GPT-4 Shows Promise in Writing Radiology Reports
GPT-4 outperforms other large language models -- and, occasionally, human doctors -- in multiple radiology tasks, according to a new Microsoft research paper.
The paper, which Microsoft presented at this week's Conference on Empirical Methods in Natural Language Processing, is part of Project MAIRA, an effort by Microsoft researchers to find ways to improve radiology using multimodal AI. "Multimodal" refers to the ability of a tool to understand and process unstandardized data in different formats, including images, code and text.
After putting GPT-4 through its paces, researchers found the model performed as well as, or better than, other multimodal LLMs, including GPT-3.5. For some tasks, such as "temporal sentence similarity" and "natural language inference," it demonstrated a 10 percent improvement over previous models.
It also demonstrated the ability to write more logically structured radiology reports, which generally combine data from X-rays, patient medical histories and a doctor's own observations. Such reports don't typically follow a standard structure, making them difficult to read or use for research.

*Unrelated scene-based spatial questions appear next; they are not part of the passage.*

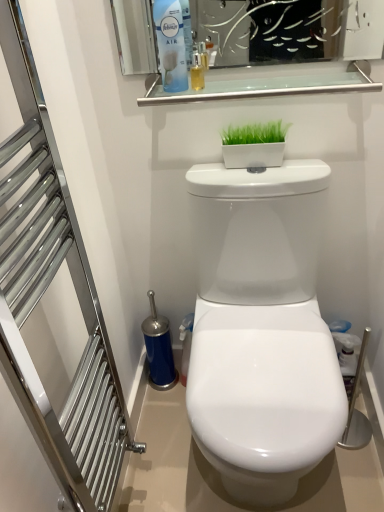
Question: Is blue plastic air freshener at upper center completely or partially outside of white glossy rectangular planter at upper center?

Choices:
 (A) no
 (B) yes

Answer: (B)

Question: From the image's perspective, is blue plastic air freshener at upper center under white glossy rectangular planter at upper center?

Choices:
 (A) no
 (B) yes

Answer: (A)

Question: Is blue plastic air freshener at upper center touching white glossy rectangular planter at upper center?

Choices:
 (A) yes
 (B) no

Answer: (B)

Question: Considering the relative positions of blue plastic air freshener at upper center and white glossy rectangular planter at upper center in the image provided, is blue plastic air freshener at upper center to the left of white glossy rectangular planter at upper center from the viewer's perspective?

Choices:
 (A) no
 (B) yes

Answer: (B)

Question: Can you confirm if blue plastic air freshener at upper center is wider than white glossy rectangular planter at upper center?

Choices:
 (A) yes
 (B) no

Answer: (A)

Question: From a real-world perspective, relative to brushed metal towel rack at left, is clear glass shelf at upper center vertically above or below?

Choices:
 (A) above
 (B) below

Answer: (A)

Question: Considering the positions of clear glass shelf at upper center and brushed metal towel rack at left in the image, is clear glass shelf at upper center wider or thinner than brushed metal towel rack at left?

Choices:
 (A) thin
 (B) wide

Answer: (B)

Question: Is clear glass shelf at upper center to the left or to the right of brushed metal towel rack at left in the image?

Choices:
 (A) left
 (B) right

Answer: (B)

Question: In the image, is clear glass shelf at upper center positioned in front of or behind brushed metal towel rack at left?

Choices:
 (A) behind
 (B) front

Answer: (A)

Question: Is blue plastic air freshener at upper center in front of or behind brushed metal towel rack at left in the image?

Choices:
 (A) behind
 (B) front

Answer: (A)

Question: From the image's perspective, is blue plastic air freshener at upper center positioned above or below brushed metal towel rack at left?

Choices:
 (A) above
 (B) below

Answer: (A)

Question: Is blue plastic air freshener at upper center spatially inside brushed metal towel rack at left, or outside of it?

Choices:
 (A) inside
 (B) outside

Answer: (B)

Question: In the image, is blue plastic air freshener at upper center on the left side or the right side of brushed metal towel rack at left?

Choices:
 (A) left
 (B) right

Answer: (B)

Question: From their relative heights in the image, would you say brushed metal towel rack at left is taller or shorter than clear glass shelf at upper center?

Choices:
 (A) short
 (B) tall

Answer: (B)

Question: From a real-world perspective, is brushed metal towel rack at left positioned above or below clear glass shelf at upper center?

Choices:
 (A) below
 (B) above

Answer: (A)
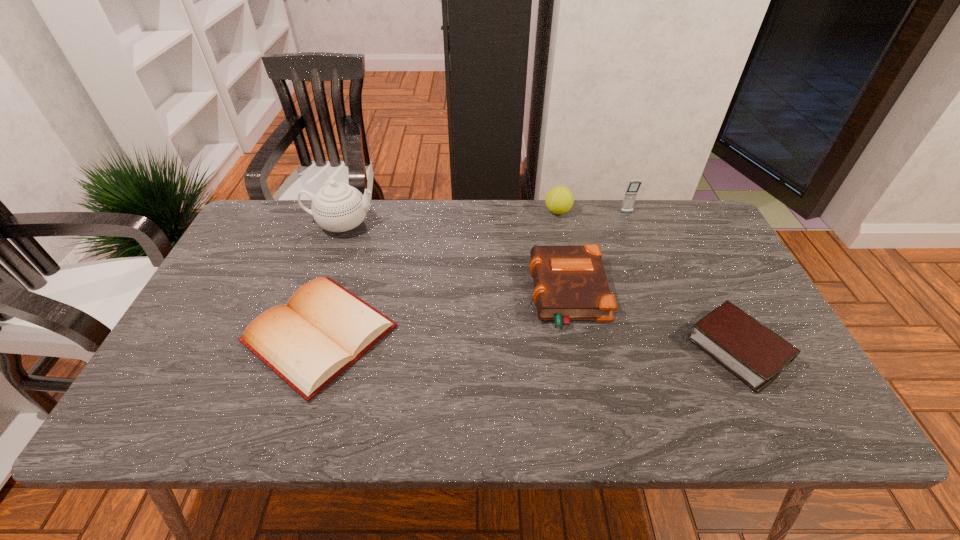
Where is `chinaware`? chinaware is located at coordinates (338, 207).

You are a GUI agent. You are given a task and a screenshot of the screen. Output one action in this format:
    pyautogui.click(x=<x>, y=<y>)
    Task: Click on the fifth shortest object
    
    Given the screenshot: What is the action you would take?
    pyautogui.click(x=629, y=199)

This screenshot has width=960, height=540. I want to click on cellular telephone, so click(x=629, y=199).

Find the location of a particular element. The width and height of the screenshot is (960, 540). the fourth shortest object is located at coordinates (559, 199).

Where is `the second Bible from right to left`? Image resolution: width=960 pixels, height=540 pixels. the second Bible from right to left is located at coordinates (570, 283).

At what (x,y) coordinates should I click in order to perform the action: click on the tallest Bible. Please return your answer as a coordinate pair (x, y). Image resolution: width=960 pixels, height=540 pixels. Looking at the image, I should click on (570, 283).

I want to click on the rightmost Bible, so click(748, 349).

The height and width of the screenshot is (540, 960). Identify the location of the rightmost object. (748, 349).

The width and height of the screenshot is (960, 540). In order to click on the shortest object in this screenshot , I will do `click(324, 328)`.

You are a GUI agent. You are given a task and a screenshot of the screen. Output one action in this format:
    pyautogui.click(x=<x>, y=<y>)
    Task: Click on the leftmost Bible
    The width and height of the screenshot is (960, 540).
    Given the screenshot: What is the action you would take?
    pyautogui.click(x=324, y=328)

Notably, GPT-4 occasionally performed better than "experienced radiologists" when it came to summarizing radiology reports (as shown below).
Efforts to discover more ways generative AI can improve medical imaging are manifold. The Mayo Clinic, for instance, is currently at work developing a massive medical LLM comprising CT scans from thousands of patients to help detect cancers. ;
Microsoft's researchers described its findings "encouraging" but requiring "further validation through extensive research and clinical trials."
"Nonetheless," they concluded, "the emergence of GPT-4 heralds an exciting future for radiology."